▸ **Quoted passage**:
━━━━
# Adding new chicks to the flock



## jeanne (Nov 14, 2013)

How long should I keep the chicks in their cage in the coop. Will the other chickens be real mean ti them

Sent from my SCH-I535 using Chicken Forum mobile app


----------



## mjs500doo (May 6, 2013)

We have never used the cage method. Are your chickens allowed to free range during the day? We have a very mellow flock as it is (Orpington, Cochin, d'Uccle, Maran, and Ameraucana), but adding fully feathered pullets/cockerels at night you'll have your best success. Add in even numbers so they can buddy up. If the flock anticipates going outside in the morning, or allowed outside at free will, you shouldn't have a problem with picking. Our bullies are the guinea fowl we keep with the chickens. They're the bosses. Other than that we've never had a problem. 


Sent from my iPhone using Chicken Forum


----------



## jeanne (Nov 14, 2013)

Yes their able to go outside during thr if they want too. But it been so cold here, they just poke their heads out and go back in. Their so funny when they see the snow. I left the cage door open and let them come out on their own. So far not much pecking. The rooster seem better them then the hens. The hens are pecking them now and again. But they do look like their getting comfortable in there already. I'm very happy 

Sent from my SCH-I535 using Chicken Forum mobile app


----------



## lauriep (Feb 7, 2014)
━━━━
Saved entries
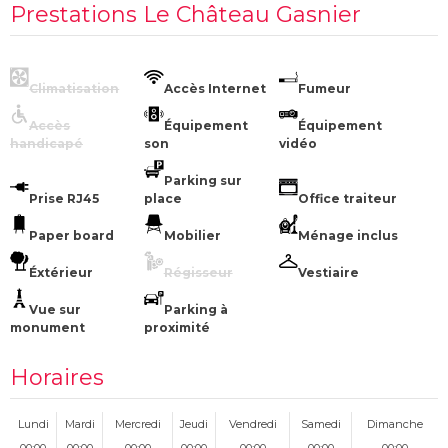
Prestations Le Château Gasnier
Climatisation
Accès Internet
Fumeur
Accès
Équipement
Équipement
handicapé
son
vidéo
Parking sur
Prise RJ45
place
Office traiteur
Paper board
Mobilier
Ménage inclus
Éxtérieur
Régisseur
Vestiaire
Vue sur
Parking à
monument
proximité
Horaires
Lundi
Mardi
Mercredi
Jeudi
Vendredi
Samedi
Dimanche
00:00
00:00
00:00
00:00
00:00
00:00
00:00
━━━━
▸ **To do**:
(a) Convert the listing into a JSON list of strings, one string per line with blank lines skipped, and leave out the picture lines.
(b) Carry on the forum thread about adding chicks to a flock from its last line.
The forum thread and the listing are unrelated material.

▸ **Results of the tasks**:
(a)
[
  "Prestations Le Château Gasnier",
  "Climatisation",
  "Accès Internet",
  "Fumeur",
  "Accès",
  "Équipement",
  "Équipement",
  "handicapé",
  "son",
  "vidéo",
  "Parking sur",
  "Prise RJ45",
  "place",
  "Office traiteur",
  "Paper board",
  "Mobilier",
  "Ménage inclus",
  "Éxtérieur",
  "Régisseur",
  "Vestiaire",
  "Vue sur",
  "Parking à",
  "monument",
  "proximité",
  "Horaires",
  "Lundi",
  "Mardi",
  "Mercredi",
  "Jeudi",
  "Vendredi",
  "Samedi",
  "Dimanche",
  "00:00",
  "00:00",
  "00:00",
  "00:00",
  "00:00",
  "00:00",
  "00:00"
]

(b)
I wouldn't introduce a new chicken into the flock until they've been quarantined for thirty days. After the thirty days, I would introduce at night.


----------



## jeanne (Nov 14, 2013)

Oh ok does it make.a different if they came from their eggs. 

Sent from my SCH-I535 using Chicken Forum mobile app


----------



## lauriep (Feb 7, 2014)

As long as you don't notice any respiratory problems, place them in there at night.


----------



## jeanne (Nov 14, 2013)

Ok, I let them out for a little while when I was sitting in there. Then I put them back in. I'll put them back out with them

Sent from my SCH-I535 using Chicken Forum mobile app


----------



## mjs500doo (May 6, 2013)

For some reason, our Roos were the same way. They kinda are daddy to the pullets. The hens are always kinda bossy, but they're that way with each other. Once pecking order is established they won't have any problems. Do you have a heat lamp I'm the coop for the new ones? Or were they off the lamp when you moved them anyway? 

I don't quarantine any of our own chicks. That's foolish being chicks are raised separately anyway. New ones, yes, but once again, chicks are raised separately until fully feathered.  I separate by size. 


Sent from my iPhone using Chicken Forum


----------



## jeanne (Nov 14, 2013)

Yes I have heat lamps in the coop even for the big ones. It been real cold here. Where in new Hampshire

Sent from my SCH-I535 using Chicken Forum mobile app


----------



## mjs500doo (May 6, 2013)

We're in northwest Wisconsin. I know your pain! 


Sent from my iPhone using Chicken Forum


----------



## jeanne (Nov 14, 2013)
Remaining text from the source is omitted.